**DATASET CONTENT**

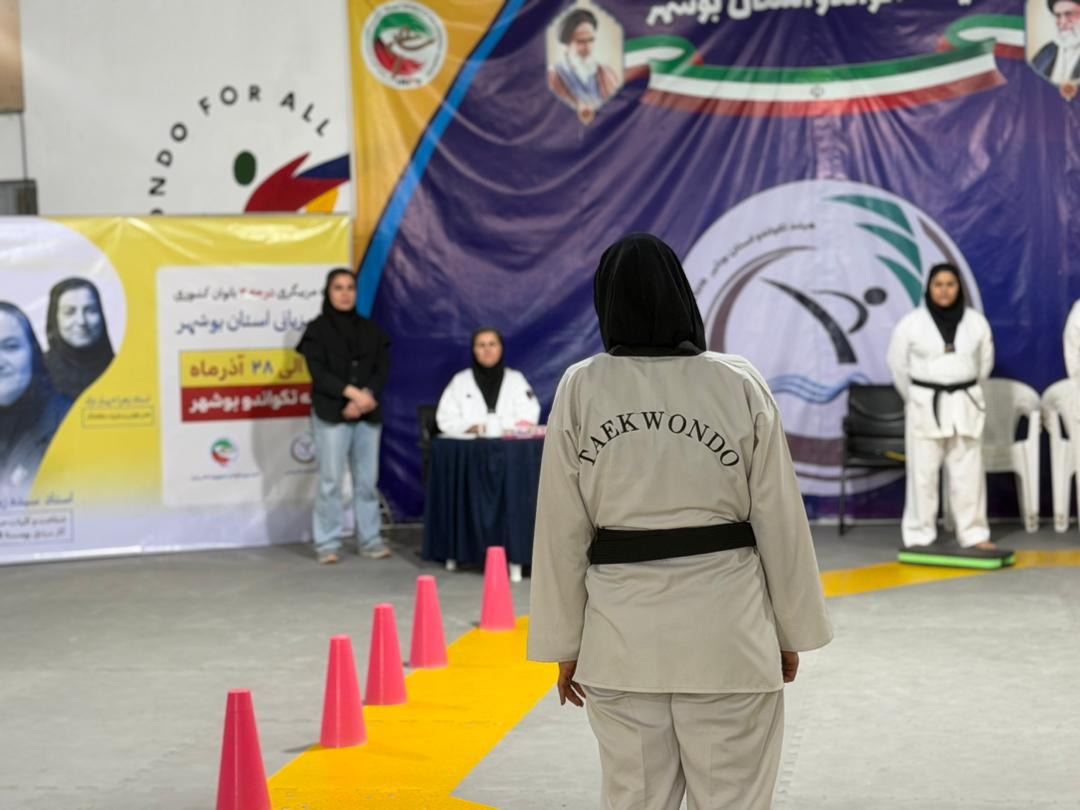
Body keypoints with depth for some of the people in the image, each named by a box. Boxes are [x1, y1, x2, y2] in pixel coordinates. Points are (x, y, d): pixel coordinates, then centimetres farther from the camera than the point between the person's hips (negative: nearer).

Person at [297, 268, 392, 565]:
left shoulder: (371, 329, 13)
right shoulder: (317, 329, 2)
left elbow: (383, 369, 6)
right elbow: (319, 372, -7)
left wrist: (364, 398, -10)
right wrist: (352, 392, -17)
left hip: (368, 415, 3)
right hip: (331, 414, -3)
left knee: (367, 479, 3)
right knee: (331, 480, -4)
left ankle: (370, 539, 11)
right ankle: (328, 543, 2)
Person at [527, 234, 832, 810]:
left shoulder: (579, 390, -2)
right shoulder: (741, 386, -3)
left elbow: (562, 529, 0)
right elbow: (779, 520, 0)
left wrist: (566, 644, 9)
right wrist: (790, 632, 11)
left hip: (621, 632, 1)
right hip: (725, 628, -1)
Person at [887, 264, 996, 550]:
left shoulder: (976, 322, 1)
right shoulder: (911, 323, -5)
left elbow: (985, 362, 12)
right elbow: (898, 365, 4)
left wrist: (964, 394, 13)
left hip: (964, 405, 2)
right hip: (925, 405, -2)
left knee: (968, 471, 4)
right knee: (923, 472, 0)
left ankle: (974, 534, 11)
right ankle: (919, 536, 7)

**PROBLEM TO SOLVE**
What you return must be an exact retyping of the lines above starting at the line with "left shoulder: (976, 322, 1)" and ending at the line with "left ankle: (974, 534, 11)", and nothing besides.

**COMPLETED EXERCISE**
left shoulder: (976, 322, 1)
right shoulder: (911, 323, -5)
left elbow: (985, 362, 12)
right elbow: (898, 365, 4)
left wrist: (964, 394, 13)
left hip: (964, 405, 2)
right hip: (925, 405, -2)
left knee: (968, 471, 4)
right knee: (923, 472, 0)
left ankle: (974, 534, 11)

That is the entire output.